## Passage provided:
══════════════════════════════
The situation in the world, in the church, and in theology has changed since then. It is a matter of starting over again with the person of Jesus, of humbly helping our contemporaries to discover the person of Christ. We need to place ourselves in the time of the Apostles: they faced a pre-Christian world, and we face a world that is in large part post-Christian. When Paul wants to summarize the essence of the Christian message in one sentence, he does not say, “I proclaim this or that doctrine to you.” Instead he says, “We preach Christ crucified” (1 Cor 1:23), and “We preach . . . Jesus Christ as Lord” (2 Cor 4:5). 

This does not mean ignoring the great theological and spiritual enrichment that came from the Reformation or desiring to return to the time before it. It means instead allowing all of Christianity to benefit from its achievements, once they are freed of certain distortions due to the heated atmosphere of the time and of later controversies. Justification by faith, for example, ought to be preached by the whole Church—and with more vigor than ever—not in opposition however to good works, which is an issue that has been settled, but in opposition to the claim of people today that they can save themselves without a need for God or Christ. I am convinced that if he were alive today this is the way Luther himself would preach the justification through faith!
══════════════════════════════
## Brief A:
List every phrase that appears inside quotation marks in the passage on preaching Christ.
## Brief B:
Return the portion of the passage on preaching Christ from "This does not" to "justification through faith!", copied word for word.

Stored items:
══════════════════════════════
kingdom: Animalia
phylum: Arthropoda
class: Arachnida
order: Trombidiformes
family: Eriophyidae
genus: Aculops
══════════════════════════════
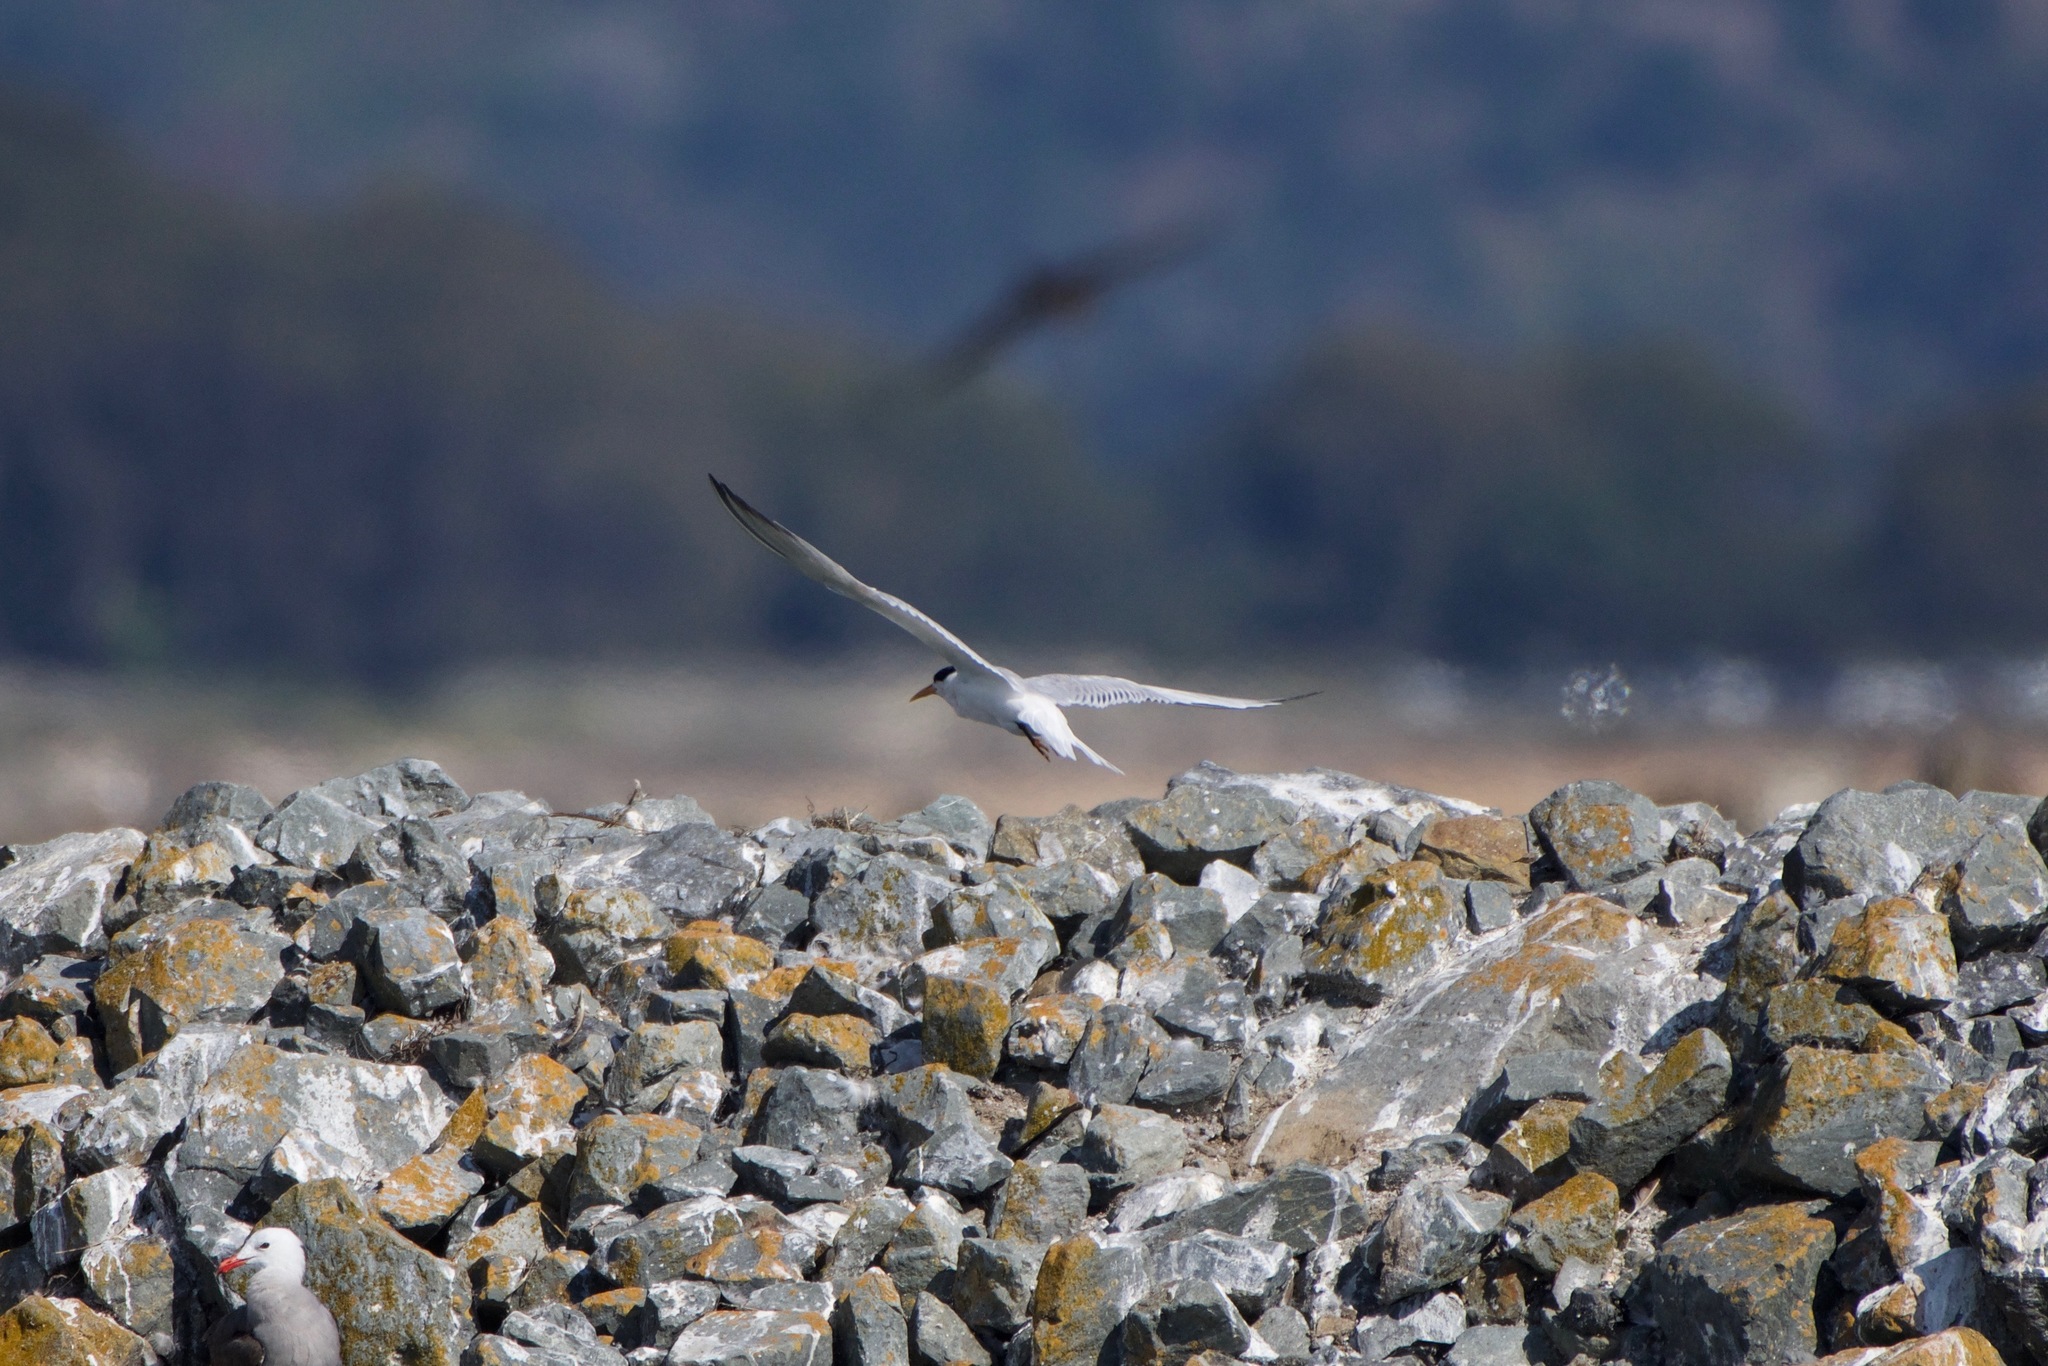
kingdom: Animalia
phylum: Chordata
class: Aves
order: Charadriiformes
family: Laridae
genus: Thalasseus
══════════════════════════════
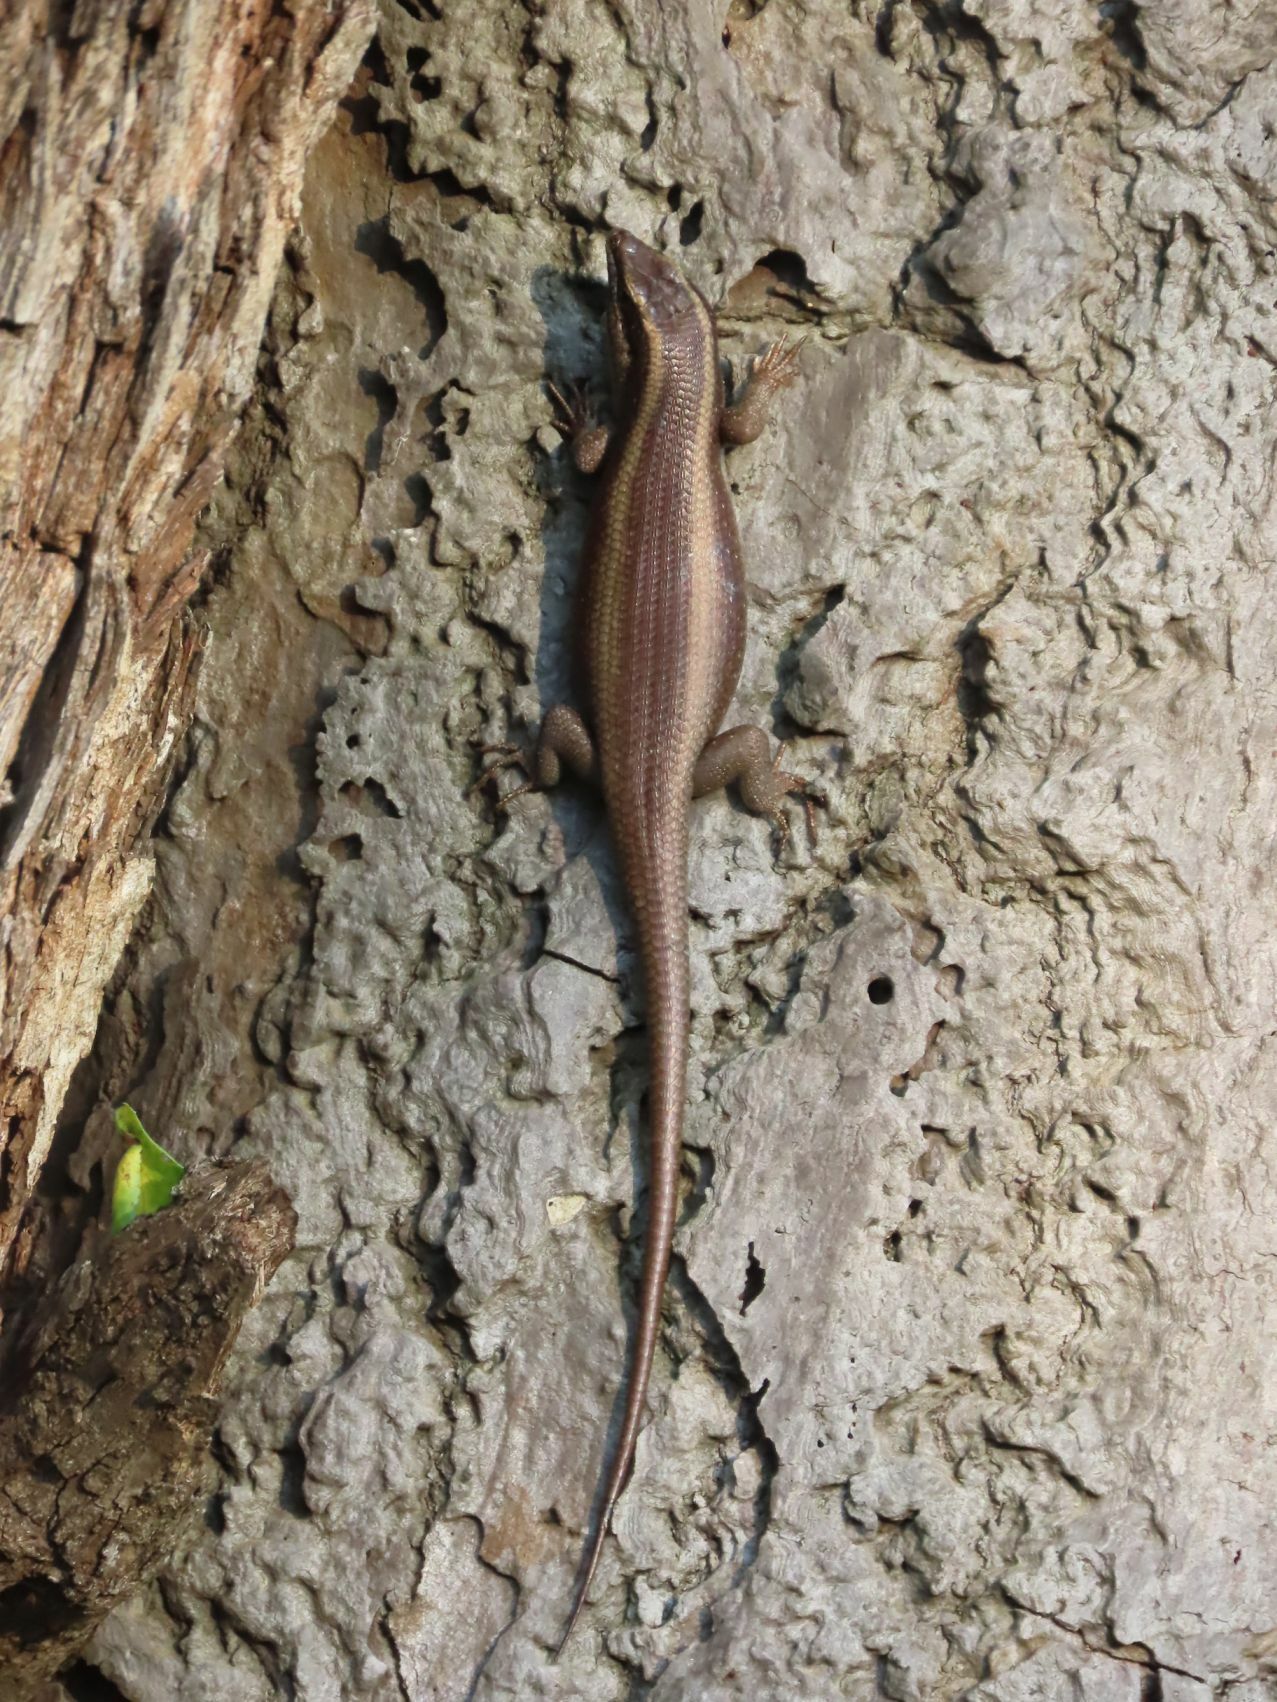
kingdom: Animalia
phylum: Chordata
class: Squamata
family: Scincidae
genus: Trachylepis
══════════════════════════════
## Exercise answer A:
"I proclaim this or that doctrine to you."
"We preach Christ crucified"
"We preach . . . Jesus Christ as Lord"

## Exercise answer B:
This does not mean ignoring the great theological and spiritual enrichment that came from the Reformation or desiring to return to the time before it. It means instead allowing all of Christianity to benefit from its achievements, once they are freed of certain distortions due to the heated atmosphere of the time and of later controversies. Justification by faith, for example, ought to be preached by the whole Church—and with more vigor than ever—not in opposition however to good works, which is an issue that has been settled, but in opposition to the claim of people today that they can save themselves without a need for God or Christ. I am convinced that if he were alive today this is the way Luther himself would preach the justification through faith!